Page last updated at 16:12 GMT, Friday, 13 February 2009

Thai colonel defends expulsions

By Jonathan Head
BBC News, Bangkok

Col Manas Kongpan
Col Manas Kongpan is being backed by his government

The Thai military officer at the centre of the controversy surrounding the expulsion of Rohingya asylum-seekers has defended his role.

Col Manas Kongpan has insisted he always treated the Rohingya humanely, and accused some foreign media of deliberately tarnishing the Thai image.

Thailand's military is alleged to have set more than 1,000 Rohingya boat people adrift at sea with no engines.

They have also complained of brutal treatment by the Thai security forces.

The Thai authorities now admit some of the Rohingya were towed out to sea, but insist they were given adequate supplies of food and water.

Hundreds have been washed up in Indonesia and the Andaman Islands.

Under scrutiny

Col Manas Kongpan is the regional commander of the Internal Security Operations Command.

He was one of three officers blamed by a Thai court for a massacre of Muslims five years ago. Now he is being accused of ordering more than 1,000 Rohingya boat people fleeing Burma to be set adrift at sea over the past two months.

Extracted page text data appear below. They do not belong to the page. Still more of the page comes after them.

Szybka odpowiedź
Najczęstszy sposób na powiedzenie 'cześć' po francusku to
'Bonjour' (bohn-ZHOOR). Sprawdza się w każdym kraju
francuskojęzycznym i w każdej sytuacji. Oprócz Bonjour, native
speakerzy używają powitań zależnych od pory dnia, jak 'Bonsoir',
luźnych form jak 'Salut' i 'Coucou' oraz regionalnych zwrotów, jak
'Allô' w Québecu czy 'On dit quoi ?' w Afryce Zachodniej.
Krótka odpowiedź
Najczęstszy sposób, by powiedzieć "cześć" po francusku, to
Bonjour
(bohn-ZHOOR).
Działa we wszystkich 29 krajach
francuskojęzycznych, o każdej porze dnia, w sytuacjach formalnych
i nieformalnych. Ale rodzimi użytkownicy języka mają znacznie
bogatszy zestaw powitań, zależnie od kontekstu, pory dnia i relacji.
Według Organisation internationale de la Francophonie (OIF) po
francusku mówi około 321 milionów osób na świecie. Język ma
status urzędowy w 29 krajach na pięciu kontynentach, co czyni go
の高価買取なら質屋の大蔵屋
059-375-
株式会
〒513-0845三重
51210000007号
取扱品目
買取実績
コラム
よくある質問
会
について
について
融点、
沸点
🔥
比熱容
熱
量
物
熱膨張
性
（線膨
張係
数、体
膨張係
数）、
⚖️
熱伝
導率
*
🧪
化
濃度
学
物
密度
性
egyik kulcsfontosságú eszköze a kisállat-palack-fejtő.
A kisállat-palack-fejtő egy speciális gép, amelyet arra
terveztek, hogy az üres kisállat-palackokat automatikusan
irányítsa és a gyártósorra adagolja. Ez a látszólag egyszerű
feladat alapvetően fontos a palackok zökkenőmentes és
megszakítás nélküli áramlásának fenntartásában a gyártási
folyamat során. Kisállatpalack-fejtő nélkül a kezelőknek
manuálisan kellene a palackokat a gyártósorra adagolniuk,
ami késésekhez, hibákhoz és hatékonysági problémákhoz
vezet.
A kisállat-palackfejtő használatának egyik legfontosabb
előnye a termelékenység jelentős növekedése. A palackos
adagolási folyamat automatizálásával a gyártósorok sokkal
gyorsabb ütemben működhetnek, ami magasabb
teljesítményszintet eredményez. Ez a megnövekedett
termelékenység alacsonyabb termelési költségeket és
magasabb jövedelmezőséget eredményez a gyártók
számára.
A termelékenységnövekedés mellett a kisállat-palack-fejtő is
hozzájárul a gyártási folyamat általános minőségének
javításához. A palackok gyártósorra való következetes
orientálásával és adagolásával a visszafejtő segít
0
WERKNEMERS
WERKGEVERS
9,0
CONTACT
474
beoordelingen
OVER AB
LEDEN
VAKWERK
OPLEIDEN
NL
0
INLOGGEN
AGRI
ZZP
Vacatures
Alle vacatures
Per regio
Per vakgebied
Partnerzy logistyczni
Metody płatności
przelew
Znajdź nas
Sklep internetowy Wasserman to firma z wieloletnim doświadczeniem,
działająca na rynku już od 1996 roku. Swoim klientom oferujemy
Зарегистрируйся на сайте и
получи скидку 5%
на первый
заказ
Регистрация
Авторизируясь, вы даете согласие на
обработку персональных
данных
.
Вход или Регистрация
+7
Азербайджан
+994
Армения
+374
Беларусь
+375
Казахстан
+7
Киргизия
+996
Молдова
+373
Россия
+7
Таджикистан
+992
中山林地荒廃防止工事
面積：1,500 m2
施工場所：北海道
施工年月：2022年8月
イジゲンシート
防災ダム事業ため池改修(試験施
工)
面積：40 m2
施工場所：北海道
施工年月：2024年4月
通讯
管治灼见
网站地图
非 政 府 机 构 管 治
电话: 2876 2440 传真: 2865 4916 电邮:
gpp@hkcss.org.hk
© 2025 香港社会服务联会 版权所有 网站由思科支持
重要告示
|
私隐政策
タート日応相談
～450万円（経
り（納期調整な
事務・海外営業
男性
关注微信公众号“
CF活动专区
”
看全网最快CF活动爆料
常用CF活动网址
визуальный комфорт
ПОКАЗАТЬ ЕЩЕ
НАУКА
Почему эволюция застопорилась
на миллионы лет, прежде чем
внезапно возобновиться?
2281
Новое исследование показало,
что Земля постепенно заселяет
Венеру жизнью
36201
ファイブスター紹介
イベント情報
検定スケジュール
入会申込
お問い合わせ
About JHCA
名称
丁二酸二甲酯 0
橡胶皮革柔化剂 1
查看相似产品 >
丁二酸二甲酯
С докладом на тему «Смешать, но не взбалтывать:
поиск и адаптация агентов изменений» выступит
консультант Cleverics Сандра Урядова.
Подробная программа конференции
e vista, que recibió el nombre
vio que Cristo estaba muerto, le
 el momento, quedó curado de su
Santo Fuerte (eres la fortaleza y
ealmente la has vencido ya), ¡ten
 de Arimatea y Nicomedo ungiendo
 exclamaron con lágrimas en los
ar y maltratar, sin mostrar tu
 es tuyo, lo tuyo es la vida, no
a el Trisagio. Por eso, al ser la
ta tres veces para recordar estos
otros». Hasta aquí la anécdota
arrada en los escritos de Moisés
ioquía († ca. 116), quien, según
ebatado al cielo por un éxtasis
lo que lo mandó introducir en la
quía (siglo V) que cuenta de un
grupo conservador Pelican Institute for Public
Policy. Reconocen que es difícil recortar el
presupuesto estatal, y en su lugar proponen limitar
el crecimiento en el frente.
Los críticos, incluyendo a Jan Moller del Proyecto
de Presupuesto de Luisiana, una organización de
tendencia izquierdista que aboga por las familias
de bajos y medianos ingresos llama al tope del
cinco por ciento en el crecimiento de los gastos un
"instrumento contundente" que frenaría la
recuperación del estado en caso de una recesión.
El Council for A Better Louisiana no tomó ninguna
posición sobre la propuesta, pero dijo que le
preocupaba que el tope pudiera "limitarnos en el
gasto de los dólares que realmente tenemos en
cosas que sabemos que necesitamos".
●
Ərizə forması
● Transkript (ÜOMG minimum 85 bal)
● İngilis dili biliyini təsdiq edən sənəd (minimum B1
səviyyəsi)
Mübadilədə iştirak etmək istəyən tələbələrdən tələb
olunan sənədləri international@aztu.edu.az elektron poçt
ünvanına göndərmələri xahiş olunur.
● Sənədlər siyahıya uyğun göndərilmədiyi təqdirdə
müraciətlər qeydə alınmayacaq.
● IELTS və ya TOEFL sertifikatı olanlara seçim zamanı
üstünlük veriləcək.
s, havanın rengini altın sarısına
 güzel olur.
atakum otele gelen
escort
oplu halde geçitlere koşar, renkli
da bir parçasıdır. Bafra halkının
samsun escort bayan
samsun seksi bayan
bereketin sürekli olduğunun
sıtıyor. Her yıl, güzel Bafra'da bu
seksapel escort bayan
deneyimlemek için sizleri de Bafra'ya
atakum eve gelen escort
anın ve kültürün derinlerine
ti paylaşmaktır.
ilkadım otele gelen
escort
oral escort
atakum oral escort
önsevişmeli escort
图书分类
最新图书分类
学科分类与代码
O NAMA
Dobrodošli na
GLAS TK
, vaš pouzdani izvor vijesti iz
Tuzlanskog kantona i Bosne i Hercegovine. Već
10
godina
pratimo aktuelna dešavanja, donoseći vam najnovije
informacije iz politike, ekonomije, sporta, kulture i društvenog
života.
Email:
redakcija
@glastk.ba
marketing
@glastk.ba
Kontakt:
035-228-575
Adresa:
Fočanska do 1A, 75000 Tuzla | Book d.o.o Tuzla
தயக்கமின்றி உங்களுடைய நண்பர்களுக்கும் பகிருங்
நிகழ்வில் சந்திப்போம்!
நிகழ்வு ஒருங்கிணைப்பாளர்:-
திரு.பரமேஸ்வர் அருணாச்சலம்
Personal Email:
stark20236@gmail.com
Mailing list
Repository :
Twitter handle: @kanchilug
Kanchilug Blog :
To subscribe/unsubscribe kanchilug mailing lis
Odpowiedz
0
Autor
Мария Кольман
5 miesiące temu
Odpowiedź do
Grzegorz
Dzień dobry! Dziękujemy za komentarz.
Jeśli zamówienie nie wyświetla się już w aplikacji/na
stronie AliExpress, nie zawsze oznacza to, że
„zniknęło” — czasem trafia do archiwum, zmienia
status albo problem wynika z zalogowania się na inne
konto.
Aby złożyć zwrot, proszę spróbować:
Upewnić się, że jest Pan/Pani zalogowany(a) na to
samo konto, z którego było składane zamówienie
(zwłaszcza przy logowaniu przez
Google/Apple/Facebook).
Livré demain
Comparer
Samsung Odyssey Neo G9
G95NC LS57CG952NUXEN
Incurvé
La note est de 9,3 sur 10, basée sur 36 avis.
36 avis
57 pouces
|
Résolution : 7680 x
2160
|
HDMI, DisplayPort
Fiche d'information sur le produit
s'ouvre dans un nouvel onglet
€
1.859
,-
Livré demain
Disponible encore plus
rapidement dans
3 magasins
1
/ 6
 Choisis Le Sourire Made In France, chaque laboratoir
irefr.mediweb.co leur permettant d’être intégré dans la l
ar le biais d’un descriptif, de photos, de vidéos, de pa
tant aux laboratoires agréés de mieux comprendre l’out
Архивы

They all come from journalists who have problems with Thailand and just want to slander us
Colonel Manas Kongpan
He insists this is not true, and that although the boat people are not allowed into Thailand, their boats are repaired and they are given food and water before being sent out of Thai waters.

This is contradicted by testimony from a number of Rohingya survivors, who have spoken of being detained and beaten on an island by the Thai military, before being towed out to sea and abandoned on boats with no engines.

But Col Manas dismisses such accounts, saying they had never been confirmed.

"They all come from journalists who have problems with Thailand and just want to slander us," he said.

He argued that no other country treated asylum-seekers as humanely as Thailand, and that if any proof of ill-treatment were presented to him, he would resign.

Col Manas is being backed by his government, which insists there is insufficient evidence to support the Rohingya claims.

But Prime Minister Abhist Vejjajiva has promised a full investigation, and punishment of anyone found responsible for abuses.

Col Manas' role will almost certainly be scrutinised by that investigation, if it ever takes place.